Léonie, 28 ans, originaire de la commune d’Yzernay, à 25 kilomètres de Chemillé, confesse qu’elle a longtemps rêvé d’habiter en ville pour quitter la ferme où elle a grandi, mais qu’aujourd’hui celle qui habite Saint-Malo « pourrait aimer revenir ». Elle souligne cependant qu’il n’est pas toujours évident de faire la fête là où l’on a passé toutes ses jeunes années : « C’est plus facile quand on est incognito. » Et ceux qui sont « restés » ont « vite reproduit des normes comme s’installer en couple, acheter une maison, voir beaucoup leur famille », affirme Clara, 24 ans, ce qui ne correspond pas aux aspirations de toute la jeunesse rurale.

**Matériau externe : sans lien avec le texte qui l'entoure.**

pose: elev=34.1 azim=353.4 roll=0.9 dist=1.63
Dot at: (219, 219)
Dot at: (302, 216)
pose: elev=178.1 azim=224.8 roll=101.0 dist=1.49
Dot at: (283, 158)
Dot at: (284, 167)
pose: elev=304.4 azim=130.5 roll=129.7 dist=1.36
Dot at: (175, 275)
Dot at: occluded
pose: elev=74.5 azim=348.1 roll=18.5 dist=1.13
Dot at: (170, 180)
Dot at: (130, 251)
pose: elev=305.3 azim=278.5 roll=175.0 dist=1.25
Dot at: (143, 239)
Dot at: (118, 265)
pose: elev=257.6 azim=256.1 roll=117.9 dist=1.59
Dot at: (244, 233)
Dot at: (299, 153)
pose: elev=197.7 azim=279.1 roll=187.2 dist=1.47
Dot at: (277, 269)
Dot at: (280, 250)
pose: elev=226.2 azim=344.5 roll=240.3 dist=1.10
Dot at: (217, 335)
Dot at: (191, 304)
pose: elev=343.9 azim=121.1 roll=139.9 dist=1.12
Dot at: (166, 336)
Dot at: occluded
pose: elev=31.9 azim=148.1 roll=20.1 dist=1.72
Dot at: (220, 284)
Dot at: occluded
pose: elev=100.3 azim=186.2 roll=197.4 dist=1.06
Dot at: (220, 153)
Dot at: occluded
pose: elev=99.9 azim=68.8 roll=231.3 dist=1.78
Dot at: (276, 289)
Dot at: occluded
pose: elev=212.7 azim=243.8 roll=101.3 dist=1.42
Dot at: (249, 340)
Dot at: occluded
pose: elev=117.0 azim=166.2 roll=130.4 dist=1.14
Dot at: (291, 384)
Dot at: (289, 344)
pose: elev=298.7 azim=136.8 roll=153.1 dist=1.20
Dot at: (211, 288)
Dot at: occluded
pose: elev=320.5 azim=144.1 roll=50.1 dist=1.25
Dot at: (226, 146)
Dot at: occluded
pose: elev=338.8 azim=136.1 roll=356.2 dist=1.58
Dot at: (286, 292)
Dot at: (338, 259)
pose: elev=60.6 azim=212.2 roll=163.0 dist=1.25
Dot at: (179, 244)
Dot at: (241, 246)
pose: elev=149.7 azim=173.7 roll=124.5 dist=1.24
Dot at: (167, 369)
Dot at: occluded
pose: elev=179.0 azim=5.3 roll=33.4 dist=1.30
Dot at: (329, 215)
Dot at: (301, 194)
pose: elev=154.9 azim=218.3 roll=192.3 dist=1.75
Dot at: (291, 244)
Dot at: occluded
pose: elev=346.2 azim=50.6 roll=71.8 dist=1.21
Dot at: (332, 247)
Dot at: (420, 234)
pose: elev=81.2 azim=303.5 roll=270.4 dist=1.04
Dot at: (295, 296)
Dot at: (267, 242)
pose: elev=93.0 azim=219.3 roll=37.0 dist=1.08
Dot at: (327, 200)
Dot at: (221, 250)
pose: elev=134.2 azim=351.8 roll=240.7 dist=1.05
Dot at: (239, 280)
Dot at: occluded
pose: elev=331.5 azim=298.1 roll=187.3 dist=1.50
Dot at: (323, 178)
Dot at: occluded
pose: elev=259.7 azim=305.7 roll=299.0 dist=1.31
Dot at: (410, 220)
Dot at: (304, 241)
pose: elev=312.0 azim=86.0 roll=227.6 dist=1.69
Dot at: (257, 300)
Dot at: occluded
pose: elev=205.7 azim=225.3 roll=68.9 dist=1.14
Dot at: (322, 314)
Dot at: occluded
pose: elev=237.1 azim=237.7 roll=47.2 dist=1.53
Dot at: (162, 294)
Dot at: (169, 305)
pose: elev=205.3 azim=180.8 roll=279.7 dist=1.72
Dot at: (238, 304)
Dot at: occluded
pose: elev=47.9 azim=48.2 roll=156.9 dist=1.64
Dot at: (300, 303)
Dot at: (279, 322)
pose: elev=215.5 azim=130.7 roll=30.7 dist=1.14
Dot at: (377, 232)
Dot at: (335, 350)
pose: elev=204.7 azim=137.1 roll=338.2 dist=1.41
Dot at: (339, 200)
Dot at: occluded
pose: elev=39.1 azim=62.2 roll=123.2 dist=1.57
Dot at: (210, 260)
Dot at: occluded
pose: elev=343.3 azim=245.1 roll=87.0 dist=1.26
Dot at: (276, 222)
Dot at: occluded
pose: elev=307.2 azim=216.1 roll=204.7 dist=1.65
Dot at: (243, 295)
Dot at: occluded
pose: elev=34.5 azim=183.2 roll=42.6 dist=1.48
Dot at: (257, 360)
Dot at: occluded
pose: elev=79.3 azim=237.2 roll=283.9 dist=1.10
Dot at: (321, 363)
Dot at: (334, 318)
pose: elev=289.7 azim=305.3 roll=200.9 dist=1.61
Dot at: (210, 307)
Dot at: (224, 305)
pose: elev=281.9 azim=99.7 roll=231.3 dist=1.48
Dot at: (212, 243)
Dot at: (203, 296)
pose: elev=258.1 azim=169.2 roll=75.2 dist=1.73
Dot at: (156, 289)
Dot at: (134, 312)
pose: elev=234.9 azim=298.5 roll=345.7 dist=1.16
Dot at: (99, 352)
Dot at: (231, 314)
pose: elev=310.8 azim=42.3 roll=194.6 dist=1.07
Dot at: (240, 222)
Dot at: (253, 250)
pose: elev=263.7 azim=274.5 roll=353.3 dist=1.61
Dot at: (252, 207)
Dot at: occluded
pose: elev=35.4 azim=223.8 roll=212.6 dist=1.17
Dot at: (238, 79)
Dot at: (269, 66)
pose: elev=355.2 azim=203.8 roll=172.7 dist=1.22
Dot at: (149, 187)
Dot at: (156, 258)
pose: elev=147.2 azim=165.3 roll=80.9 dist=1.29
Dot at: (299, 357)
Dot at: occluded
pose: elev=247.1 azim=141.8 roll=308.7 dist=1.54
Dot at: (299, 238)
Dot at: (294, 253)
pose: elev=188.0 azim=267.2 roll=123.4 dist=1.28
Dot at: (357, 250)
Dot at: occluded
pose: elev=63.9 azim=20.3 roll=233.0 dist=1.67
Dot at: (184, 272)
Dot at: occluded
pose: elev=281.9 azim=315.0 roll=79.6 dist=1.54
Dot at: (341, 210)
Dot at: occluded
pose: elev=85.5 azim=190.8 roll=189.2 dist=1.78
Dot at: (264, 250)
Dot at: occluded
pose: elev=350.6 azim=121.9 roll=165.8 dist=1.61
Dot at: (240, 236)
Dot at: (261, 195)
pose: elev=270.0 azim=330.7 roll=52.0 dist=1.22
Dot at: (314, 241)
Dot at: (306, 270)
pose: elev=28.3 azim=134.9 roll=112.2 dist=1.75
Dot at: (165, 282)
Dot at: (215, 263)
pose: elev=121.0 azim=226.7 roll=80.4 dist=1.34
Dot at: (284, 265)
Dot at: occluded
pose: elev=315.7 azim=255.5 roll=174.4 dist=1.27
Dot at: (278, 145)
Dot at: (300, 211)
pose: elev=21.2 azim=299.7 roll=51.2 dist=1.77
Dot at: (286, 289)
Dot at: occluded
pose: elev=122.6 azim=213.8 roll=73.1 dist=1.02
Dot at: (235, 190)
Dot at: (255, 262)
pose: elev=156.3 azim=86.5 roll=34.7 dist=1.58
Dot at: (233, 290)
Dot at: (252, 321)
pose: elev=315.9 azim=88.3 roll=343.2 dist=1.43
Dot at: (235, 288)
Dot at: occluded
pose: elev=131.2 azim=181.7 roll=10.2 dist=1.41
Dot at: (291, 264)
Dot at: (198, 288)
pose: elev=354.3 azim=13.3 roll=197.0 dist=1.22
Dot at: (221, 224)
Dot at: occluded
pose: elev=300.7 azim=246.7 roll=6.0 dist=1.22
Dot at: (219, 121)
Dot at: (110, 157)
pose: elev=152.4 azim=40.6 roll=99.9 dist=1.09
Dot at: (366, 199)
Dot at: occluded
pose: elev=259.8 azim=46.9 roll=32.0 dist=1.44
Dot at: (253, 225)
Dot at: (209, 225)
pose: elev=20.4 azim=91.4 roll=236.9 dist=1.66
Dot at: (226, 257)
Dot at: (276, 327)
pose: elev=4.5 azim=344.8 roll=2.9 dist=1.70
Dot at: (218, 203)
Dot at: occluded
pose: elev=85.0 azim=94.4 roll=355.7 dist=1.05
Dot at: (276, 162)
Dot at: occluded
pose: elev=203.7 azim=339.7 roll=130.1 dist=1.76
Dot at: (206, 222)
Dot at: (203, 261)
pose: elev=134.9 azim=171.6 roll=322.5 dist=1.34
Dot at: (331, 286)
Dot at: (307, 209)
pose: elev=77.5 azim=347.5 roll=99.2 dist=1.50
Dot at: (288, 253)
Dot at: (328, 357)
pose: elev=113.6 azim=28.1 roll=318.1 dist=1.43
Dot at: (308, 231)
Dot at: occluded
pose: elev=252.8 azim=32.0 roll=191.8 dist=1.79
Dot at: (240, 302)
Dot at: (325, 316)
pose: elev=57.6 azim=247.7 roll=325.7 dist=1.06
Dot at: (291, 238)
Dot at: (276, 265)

Alors, parfois, la ville paraît comme la solution de facilité pour aller faire la fête. Pour Clara, originaire du Pays du vignoble nantais, c’est aussi parce qu’à la campagne « les espaces sont occupés et organisés en fonction d’une tranche d’âge » qui ne lui correspond pas. Pour que les jeunes prennent une place plus forte dans les bourgs, le MRJC les encourage à investir et renouveler les rangs des associations locales. Et l’organisation avait mis le paquet pour donner l’exemple et ne pas faire que parler de la fête. Tout au long du week-end, spectacles, ateliers maquillage ou drag, concerts et même un carnaval dans les rues de Chemillé ont eu lieu. Tout était bon pour battre la campagne avec des paillettes.